After an unsuccessful motion to alter or amend the dismissal order, Mr. Howell filed a timely notice of appeal.

II

We first address our jurisdiction to hear the appeal. Under ATAC Corp. v. Arthur Treacher’s, Inc., 280 F.3d 1091, 1095-1101 (6th Cir.2002), “an order deferring to arbitration” is appealable if the order constitutes a “final decision.” The district court’s order dismissed Mr. Howell’s action, albeit without prejudice, and the order thus constitutes a final decision. See Zayed v. United States, 368 F.3d 902, 904-05 (6th Cir.2004) (holding that a dismissal without prejudice constitutes a final decision). Accordingly, appellate jurisdiction exists under 28 U.S.C. § 1291.

III

Mr. Howell maintains that the parties’ arbitration agreement is unenforceable. The enforceability of an agreement to arbitrate is determined in accordance with the applicable state law—in this case, the law *478 of Tennessee. See Morrison v. Circuit City Stores, Inc., 317 F.3d 646, 675-76 (6th Cir.2003) (en banc). Our review of the district court’s determination is de novo. See id. at 675.

A

As did the district court, we reject the proposition that the arbitration agreement is an unenforceable adhesion contract. First of all, it is not clear to us that the agreement is a contract of adhesion. The Tennessee Supreme Court defines a contract of adhesion as “a standardized contract form offered to consumers of goods and services on essentially a ‘take it or leave it’ basis, without affording the consumer a realistic opportunity to bargain and under such conditions that the consumer cannot obtain the desired product or service except by acquiescing to the form of the contract.” Buraczynski v. Eyring, 919 S.W.2d 314, 320 (Tenn.1996) (internal quotation marks omitted). 1 As this definition makes clear, “[a] contract is not adhesive merely because it is a standardized form offered on a take-it-or-leave-it basis.” See Cooper v. MRM Investment Co., 367 F.3d 493, 500 (6th Cir. 2004). There must also be an “absence of a meaningful choice for the party occupying the weaker bargaining position”—ie., “the choice to ‘leave it’ ” must amount to “no choice at all.” Id. at 501-02 (internal quotation marks omitted).
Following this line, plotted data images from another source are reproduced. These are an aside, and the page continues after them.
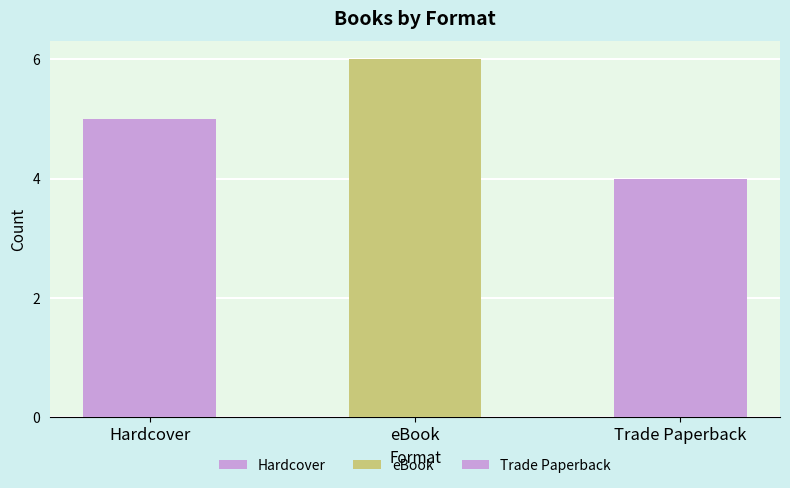

The value at Hardcover is 5. True or false?

True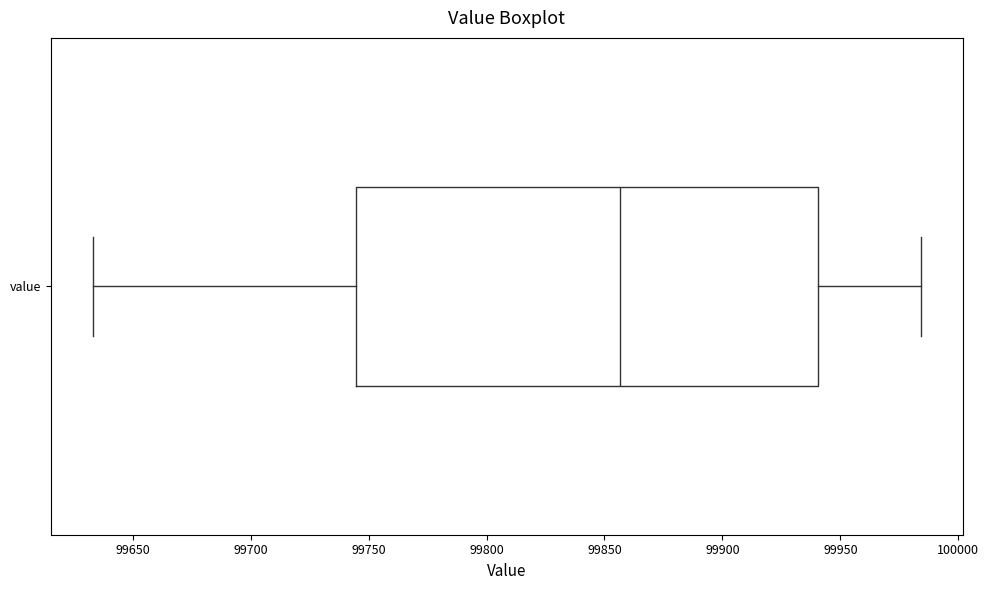

Read this box plot against the x-axis: the position of the median line, the range covered by the box, and the ends of both whiskers. The values are not printed on the chart, so give them approximately, as read against the axis.

median 99855, box 99745 to 99940, whiskers 99635 to 99985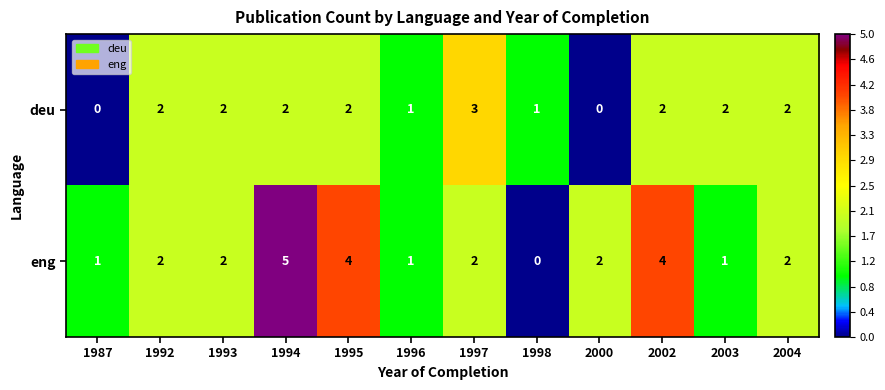

Reading left to right, list all the values displayed in this chart.

deu: 0	2	2	2	2	1	3	1	0	2	2	2
eng: 1	2	2	5	4	1	2	0	2	4	1	2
In the employment context, this means that an arbitration agreement is not a contract of adhesion unless the employee would be unable to find a suitable job if he refused to agree to arbitrate. See id. at 502-03. The employee bears the burden of showing that other employers would not hire him. See id. at 503.

Mr. Howell contends that his age—59 at the time—would have prevented him from getting another job had he refused to sign Rivergate’s arbitration agreement. In support of this contention he cites congressional findings on the disadvantages faced by older workers. But “[gjeneralizations about employer practices in the modern economy cannot substitute for” evidence relating to a particular employee’s ability to find a job in a particular locality. Id. at 502. In the absence of specific evidence that Mr. Howell could not have found other suitable employment, Rivergate’s arbitration agreement should not be considered an adhesion contract. See id.